WHAT YOU HAVE TO DO:
Below are some records. Output the lines from the first one through the line that holds "G04 #@! TF.GenerationSoftware,KiCad,Pcbnew,(5.1.2-1)-1*", exactly as written, with no pictures.

(Machine-readable hardware designs)
[Start of Attachment]
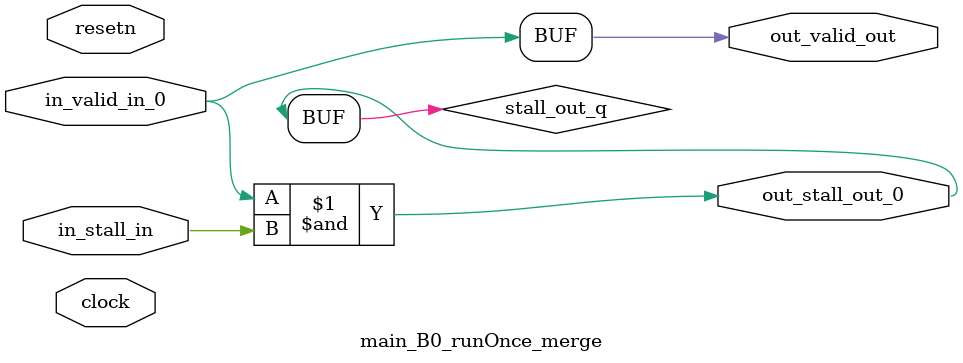
<source format=sv>



(* altera_attribute = "-name AUTO_SHIFT_REGISTER_RECOGNITION OFF; -name MESSAGE_DISABLE 10036; -name MESSAGE_DISABLE 10037; -name MESSAGE_DISABLE 14130; -name MESSAGE_DISABLE 14320; -name MESSAGE_DISABLE 15400; -name MESSAGE_DISABLE 14130; -name MESSAGE_DISABLE 10036; -name MESSAGE_DISABLE 12020; -name MESSAGE_DISABLE 12030; -name MESSAGE_DISABLE 12010; -name MESSAGE_DISABLE 12110; -name MESSAGE_DISABLE 14320; -name MESSAGE_DISABLE 13410; -name MESSAGE_DISABLE 113007; -name MESSAGE_DISABLE 10958" *)
module main_B0_runOnce_merge (
    input wire [0:0] in_stall_in,
    input wire [0:0] in_valid_in_0,
    output wire [0:0] out_stall_out_0,
    output wire [0:0] out_valid_out,
    input wire clock,
    input wire resetn
    );

    wire [0:0] stall_out_q;


    // stall_out(LOGICAL,6)
    assign stall_out_q = in_valid_in_0 & in_stall_in;

    // out_stall_out_0(GPOUT,4)
    assign out_stall_out_0 = stall_out_q;

    // out_valid_out(GPOUT,5)
    assign out_valid_out = in_valid_in_0;

endmodule

</source>
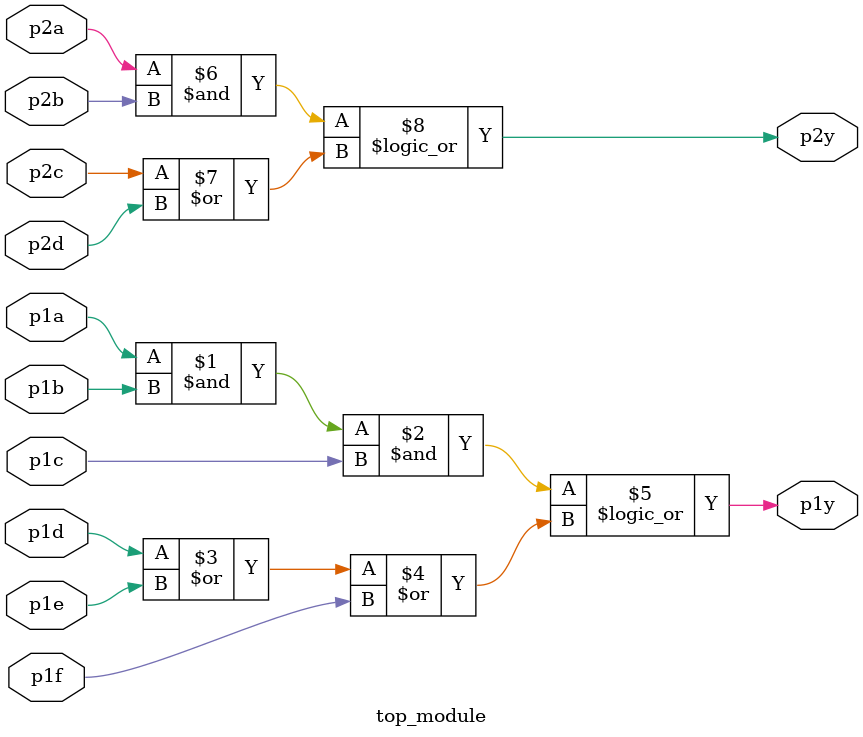
<source format=sv>
module top_module(
	input p1a, 
	input p1b, 
	input p1c, 
	input p1d,
	input p1e,
	input p1f,
	output p1y, 
	input p2a, 
	input p2b, 
	input p2c, 
	input p2d, 
	output p2y
);
	assign p1y = (p1a & p1b & p1c) || (p1d | p1e | p1f);
	assign p2y = (p2a & p2b) || (p2c | p2d);
endmodule

</source>
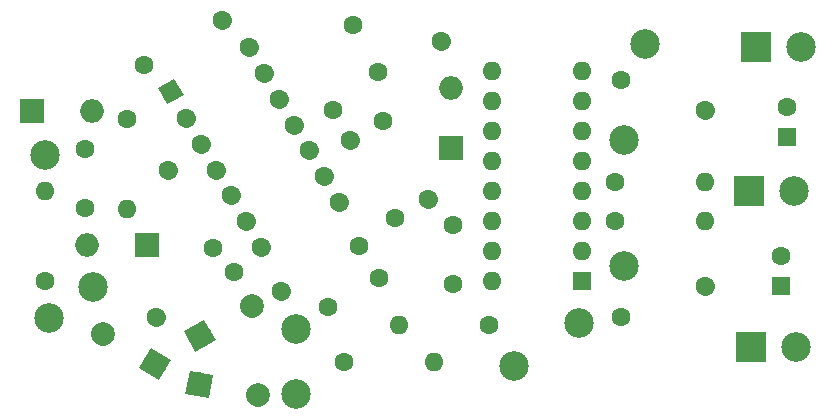
<source format=gbr>
G04 #@! TF.GenerationSoftware,KiCad,Pcbnew,(5.1.2-1)-1*
G04 #@! TF.CreationDate,2021-07-21T16:43:49-04:00*
G04 #@! TF.ProjectId,Four_Step_Sequencer,466f7572-5f53-4746-9570-5f5365717565,rev?*
G04 #@! TF.SameCoordinates,Original*
G04 #@! TF.FileFunction,Copper,L1,Top*
G04 #@! TF.FilePolarity,Positive*
%FSLAX46Y46*%
G04 Gerber Fmt 4.6, Leading zero omitted, Abs format (unit mm)*
G04 Created by KiCad (PCBNEW (5.1.2-1)-1) date 2021-07-21 16:43:49*
%MOMM*%
%LPD*%
G04 APERTURE LIST*
%ADD10C,1.600000*%
%ADD11C,1.600000*%
%ADD12C,0.100000*%
%ADD13R,1.600000X1.600000*%
%ADD14O,1.600000X1.600000*%
%ADD15C,2.499360*%
%ADD16R,2.000000X2.000000*%
%ADD17O,2.000000X2.000000*%
%ADD18C,2.000000*%
%ADD19C,2.000000*%
%ADD20R,2.499360X2.499360*%
G04 APERTURE END LIST*
D10*
X31999114Y-16510000D03*
D11*
X31999114Y-16510000D02*
X31999114Y-16510000D01*
D10*
X33020000Y-33518227D03*
D11*
X33020000Y-33518227D02*
X33020000Y-33518227D01*
D10*
X33269114Y-18709705D03*
D11*
X33269114Y-18709705D02*
X33269114Y-18709705D01*
D10*
X31750000Y-31318523D03*
D11*
X31750000Y-31318523D02*
X31750000Y-31318523D01*
D10*
X34539114Y-20909409D03*
D11*
X34539114Y-20909409D02*
X34539114Y-20909409D01*
D10*
X30480000Y-29118818D03*
D11*
X30480000Y-29118818D02*
X30480000Y-29118818D01*
D10*
X35809114Y-23109114D03*
D11*
X35809114Y-23109114D02*
X35809114Y-23109114D01*
D10*
X29210000Y-26919114D03*
D11*
X29210000Y-26919114D02*
X29210000Y-26919114D01*
D10*
X37079114Y-25308818D03*
D11*
X37079114Y-25308818D02*
X37079114Y-25308818D01*
D10*
X27940000Y-24719409D03*
D11*
X27940000Y-24719409D02*
X27940000Y-24719409D01*
D10*
X38349114Y-27508523D03*
D11*
X38349114Y-27508523D02*
X38349114Y-27508523D01*
D10*
X26670000Y-22519705D03*
D11*
X26670000Y-22519705D02*
X26670000Y-22519705D01*
D10*
X39619114Y-29708227D03*
D11*
X39619114Y-29708227D02*
X39619114Y-29708227D01*
D10*
X25400000Y-20320000D03*
D12*
G36*
X25107180Y-21412820D02*
G01*
X24307180Y-20027180D01*
X25692820Y-19227180D01*
X26492820Y-20612820D01*
X25107180Y-21412820D01*
X25107180Y-21412820D01*
G37*
D10*
X30734000Y-35560000D03*
X24134886Y-39370000D03*
D11*
X24134886Y-39370000D02*
X24134886Y-39370000D01*
D13*
X60198000Y-36322000D03*
D14*
X52578000Y-18542000D03*
X60198000Y-33782000D03*
X52578000Y-21082000D03*
X60198000Y-31242000D03*
X52578000Y-23622000D03*
X60198000Y-28702000D03*
X52578000Y-26162000D03*
X60198000Y-26162000D03*
X52578000Y-28702000D03*
X60198000Y-23622000D03*
X52578000Y-31242000D03*
X60198000Y-21082000D03*
X52578000Y-33782000D03*
X60198000Y-18542000D03*
X52578000Y-36322000D03*
D15*
X35991800Y-45948600D03*
X36017200Y-40386000D03*
X18796000Y-36830000D03*
X15036800Y-39522400D03*
X65532000Y-16256000D03*
X63754000Y-24384000D03*
X59944000Y-39878000D03*
X63754000Y-35052000D03*
D10*
X18084800Y-25146000D03*
X18084800Y-30146000D03*
D13*
X77012800Y-36753800D03*
D10*
X77012800Y-34253800D03*
X77571600Y-21655400D03*
D13*
X77571600Y-24155400D03*
D10*
X49301400Y-31626800D03*
X49301400Y-36626800D03*
X39116000Y-21844000D03*
X42946222Y-18630062D03*
X38658800Y-38582600D03*
X42988927Y-36082600D03*
D16*
X13614400Y-21996400D03*
D17*
X18694400Y-21996400D03*
X49098200Y-20040600D03*
D16*
X49098200Y-25120600D03*
D18*
X24053800Y-43383200D03*
D12*
G36*
X25419825Y-43017175D02*
G01*
X24419825Y-44749225D01*
X22687775Y-43749225D01*
X23687775Y-42017175D01*
X25419825Y-43017175D01*
X25419825Y-43017175D01*
G37*
D18*
X19654391Y-40843200D03*
D19*
X19654391Y-40843200D02*
X19654391Y-40843200D01*
D17*
X18288000Y-33274000D03*
D16*
X23368000Y-33274000D03*
D18*
X27838400Y-40995600D03*
D12*
G36*
X27472375Y-42361625D02*
G01*
X26472375Y-40629575D01*
X28204425Y-39629575D01*
X29204425Y-41361625D01*
X27472375Y-42361625D01*
X27472375Y-42361625D01*
G37*
D18*
X32237809Y-38455600D03*
D19*
X32237809Y-38455600D02*
X32237809Y-38455600D01*
D18*
X32790423Y-45992533D03*
D19*
X32790423Y-45992533D02*
X32790423Y-45992533D01*
D18*
X27787600Y-45110400D03*
D12*
G36*
X26629144Y-45921560D02*
G01*
X26976440Y-43951944D01*
X28946056Y-44299240D01*
X28598760Y-46268856D01*
X26629144Y-45921560D01*
X26629144Y-45921560D01*
G37*
D15*
X14732000Y-25654000D03*
X54483000Y-43535600D03*
D20*
X74523600Y-41960800D03*
D15*
X78333600Y-41960800D03*
X78155800Y-28752800D03*
D20*
X74345800Y-28752800D03*
X74904600Y-16586200D03*
D15*
X78714600Y-16586200D03*
D10*
X14732000Y-36322000D03*
D14*
X14732000Y-28702000D03*
X21717000Y-30302200D03*
D10*
X21717000Y-22682200D03*
X28956000Y-33528000D03*
X25146000Y-26928886D03*
D11*
X25146000Y-26928886D02*
X25146000Y-26928886D01*
D10*
X29713114Y-14224000D03*
D11*
X29713114Y-14224000D02*
X29713114Y-14224000D01*
D10*
X23114000Y-18034000D03*
X40792400Y-14706600D03*
X48296635Y-16029799D03*
D11*
X48296635Y-16029799D02*
X48296635Y-16029799D01*
D10*
X40055800Y-43180000D03*
D14*
X47675800Y-43180000D03*
X70612000Y-31242000D03*
D10*
X62992000Y-31242000D03*
X63500000Y-39370000D03*
X70660458Y-36763807D03*
D11*
X70660458Y-36763807D02*
X70660458Y-36763807D01*
D10*
X62992000Y-27940000D03*
D14*
X70612000Y-27940000D03*
D10*
X70660458Y-21910193D03*
D11*
X70660458Y-21910193D02*
X70660458Y-21910193D01*
D10*
X63500000Y-19304000D03*
X34693468Y-37201882D03*
D11*
X34693468Y-37201882D02*
X34693468Y-37201882D01*
D10*
X41292582Y-33391882D03*
X47197754Y-29395941D03*
D11*
X47197754Y-29395941D02*
X47197754Y-29395941D01*
D10*
X43387754Y-22796827D03*
X44338139Y-31046940D03*
X40528139Y-24447826D03*
D11*
X40528139Y-24447826D02*
X40528139Y-24447826D01*
D14*
X44704000Y-40081200D03*
D10*
X52324000Y-40081200D03*
M02*

</source>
[End of Attachment]
SOLUTION TO THIS TASK:
<source format=sv>



(* altera_attribute = "-name AUTO_SHIFT_REGISTER_RECOGNITION OFF; -name MESSAGE_DISABLE 10036; -name MESSAGE_DISABLE 10037; -name MESSAGE_DISABLE 14130; -name MESSAGE_DISABLE 14320; -name MESSAGE_DISABLE 15400; -name MESSAGE_DISABLE 14130; -name MESSAGE_DISABLE 10036; -name MESSAGE_DISABLE 12020; -name MESSAGE_DISABLE 12030; -name MESSAGE_DISABLE 12010; -name MESSAGE_DISABLE 12110; -name MESSAGE_DISABLE 14320; -name MESSAGE_DISABLE 13410; -name MESSAGE_DISABLE 113007; -name MESSAGE_DISABLE 10958" *)
module main_B0_runOnce_merge (
    input wire [0:0] in_stall_in,
    input wire [0:0] in_valid_in_0,
    output wire [0:0] out_stall_out_0,
    output wire [0:0] out_valid_out,
    input wire clock,
    input wire resetn
    );

    wire [0:0] stall_out_q;


    // stall_out(LOGICAL,6)
    assign stall_out_q = in_valid_in_0 & in_stall_in;

    // out_stall_out_0(GPOUT,4)
    assign out_stall_out_0 = stall_out_q;

    // out_valid_out(GPOUT,5)
    assign out_valid_out = in_valid_in_0;

endmodule

</source>
<source format=sv>
module top_module(
	input p1a, 
	input p1b, 
	input p1c, 
	input p1d,
	input p1e,
	input p1f,
	output p1y, 
	input p2a, 
	input p2b, 
	input p2c, 
	input p2d, 
	output p2y
);
	assign p1y = (p1a & p1b & p1c) || (p1d | p1e | p1f);
	assign p2y = (p2a & p2b) || (p2c | p2d);
endmodule

</source>
<source format=gbr>
G04 #@! TF.GenerationSoftware,KiCad,Pcbnew,(5.1.2-1)-1*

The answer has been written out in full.